I think I like Sam Rockwell's portrayal of George W. Bush more than any other I've seen if only for its simplemindedness. Putting him as a dopey satellite with daddy issues around Cheney's orbit was a strong choice. But not worthy of a nomination.

Best Supporting Actor 2018

Posted: Fri Apr 05, 2019 6:09 am
by Big Magilla
This one's a tie for me between the two guys named Sam - not for the win, but for which one needs to go first.

Sam Rockwell was passed over for awards recognition so many times that this nomination for the previous year's winner seems solely given to make up for all those missed opportunities. The best that can be said for his portrayal of George W. Bush in Vice is that it is not bad, but since when do they give Oscar nominations for not being bad?

Sam Elliott's nomination is likely attributable to his having been around a long time, but his performance in A Star Is Born was not the best among this this year's older brother/father/mentor category of which there were two sterling candidates in Robert Forster in What They Had and Russell Hornsby in The Hate U Give.

Both Sams surprisingly got in over Timothée Chalamet in Beautiful Boy,

The other three nominees were all deserving.

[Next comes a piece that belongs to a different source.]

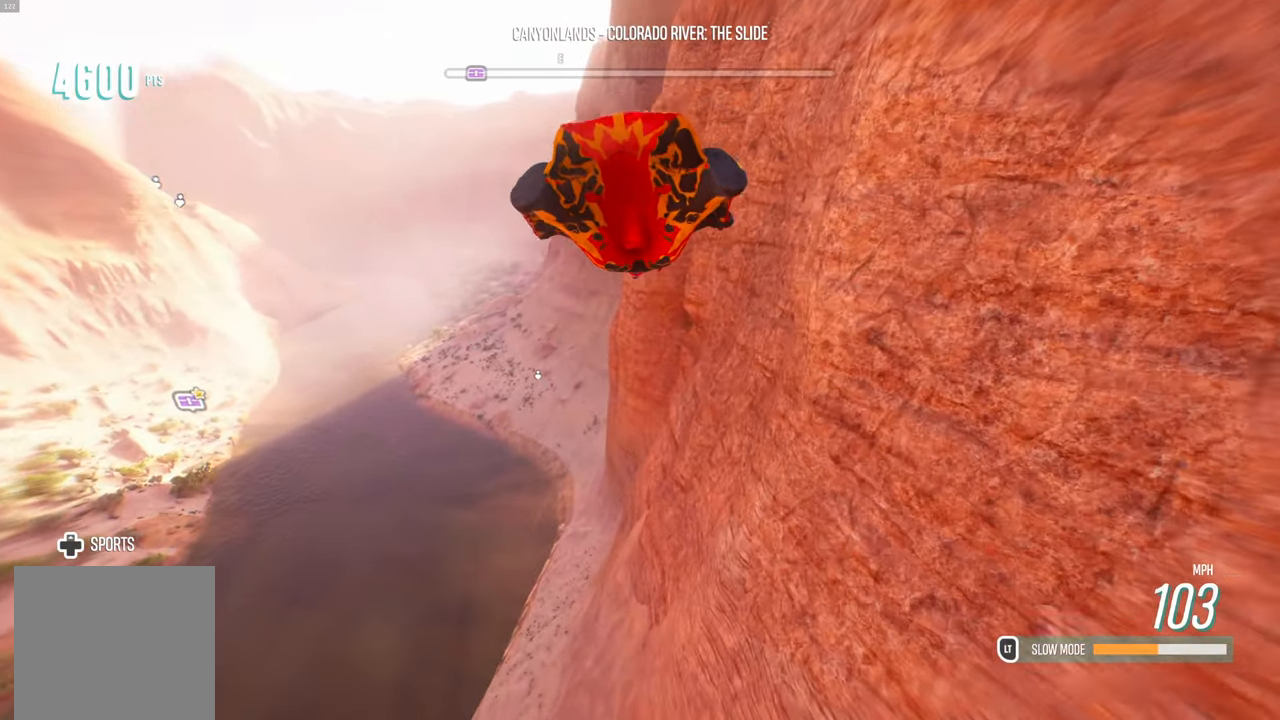
{"buttons": ["R2"], "left_stick": "down", "right_stick": "center", "events": []}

Adam Driver has given interesting performances in films for several years, of which his undercover cop in BlackKklansman is his best.

If Richard E. Grant has ever given a bad performance it must have been in something I've never seen. He's at his best in Can You Ever Forgive Me?, and if it weren't for Mahershala Ali in Green Book would have been a slam dunk choice.

But Ali is in the race, and in Green Book he gives a performance that could have been a caricature in lesser hands. He gets my vote.